Radius and Weight and the Earth

[susan__t]

The question my teacher gave me is as follows...
If Pat weighs 750N on Earth, what would Pat weigh on another planet with twice Earth's mass and one quarter the Earth's radius?
We are not given the exact radius or mass of the Earth and I am having a hard time figuring it out.
I know I have to used the formula Fg =G(m1)(m2)/r squared
I considered also trying to find some kind of ratio (like 2/(.25)squared) but I don't understand how that will help me and what I have to do from there

My test is tomorrow, please help!
Thanks,
Susan

 

[dynamicsolo]

I know I have to used the formula Fg =G(m1)(m2)/r squared
I considered also trying to find some kind of ratio (like 2/(.25)squared)

Yes, you want to set up a comparison ratio; that way, you don't need to know the exact mass and radius of Earth.

Call the weight of the person on Earth W_e . That is given by

W_e = G·(mass of person)·(mass of Earth) / (radius of Earth)^2 .

Call their weight on the other planet W_p . How would you write that?

Since you want to compare the two, what is the quotient (W_p)/(W_e)? That is to say, if you take the ratio of the two expressions, what cancels out and what remains?

You are given the ratio of the planet's radius to Earth's radius and the ratio of the planet's mass to Earth's mass.
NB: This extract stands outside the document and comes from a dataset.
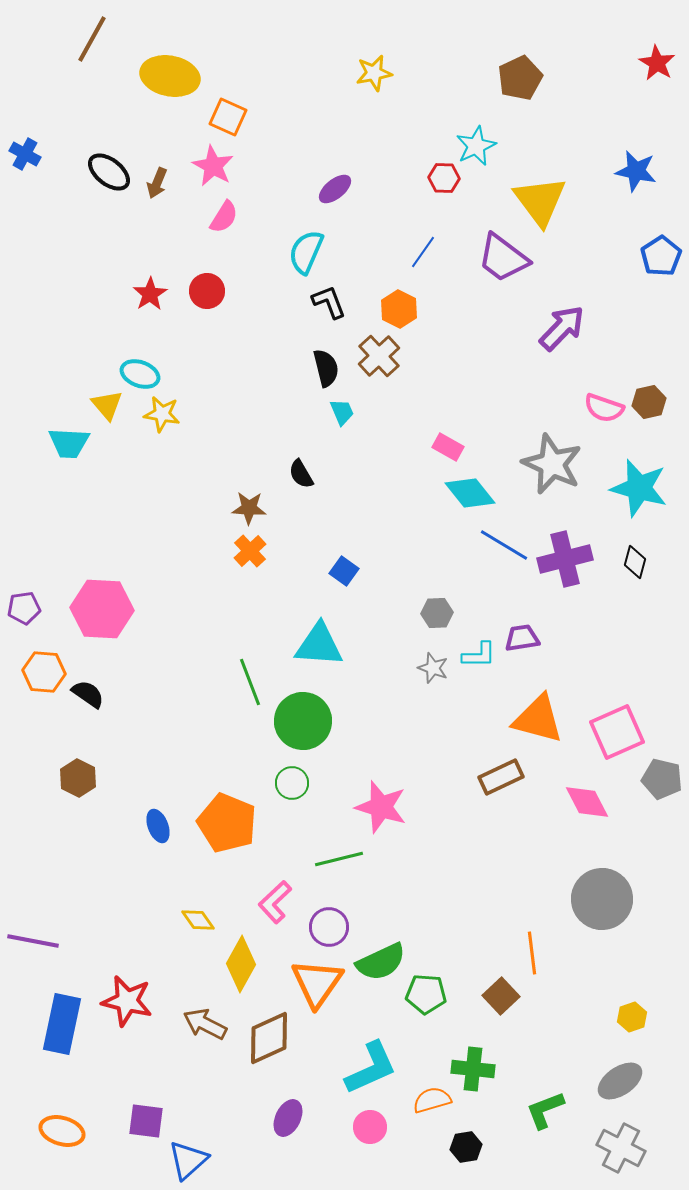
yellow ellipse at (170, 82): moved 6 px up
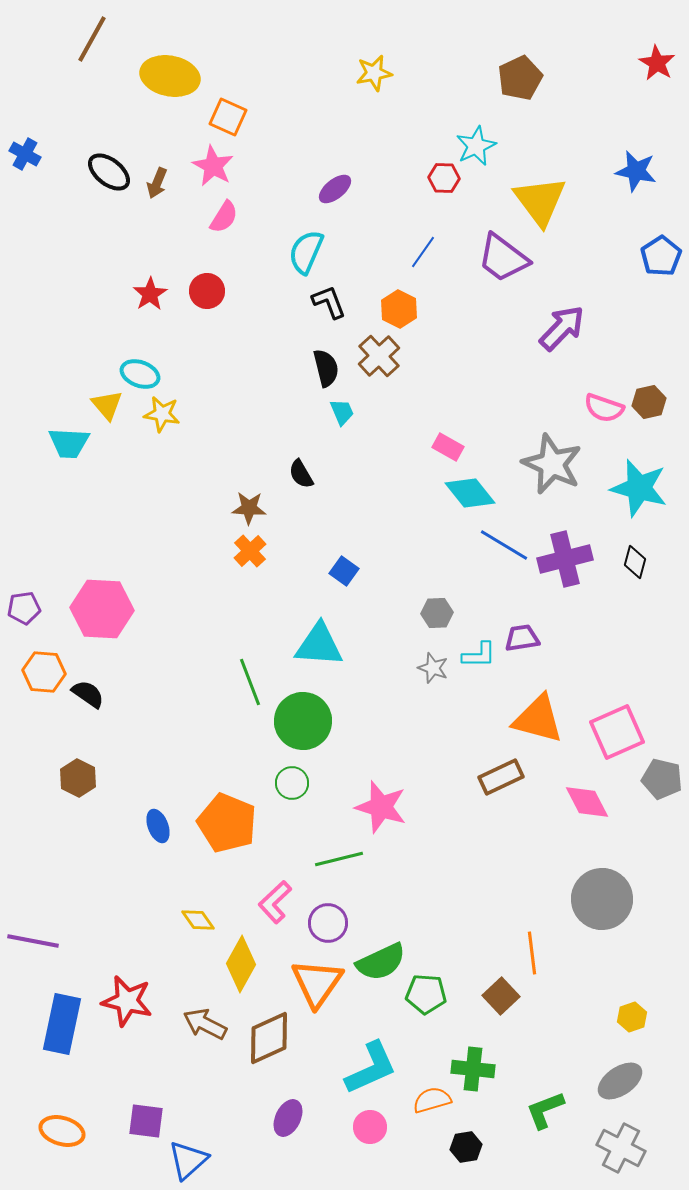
purple circle at (329, 927): moved 1 px left, 4 px up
You will get a numerical value for (W_p)/(W_e) . Since you know the person's weight on Earth (W_e = 750 N), you can now find their weight on the other planet, W_p .

 

[susan__t]

Thank you that's wonderful, I ended up with 24000 Newtons which sounds about right

 

[dynamicsolo]

That looks right, but it sounds painful... (That's almost 5400 lbs.!)

 

[DaveC426913]

That looks right, but it sounds painful... (That's almost 5400 lbs.!)

On a planet that's 30x denser than Earth...You wonder if the teacher could have come up with a scenario that could at least physically exist.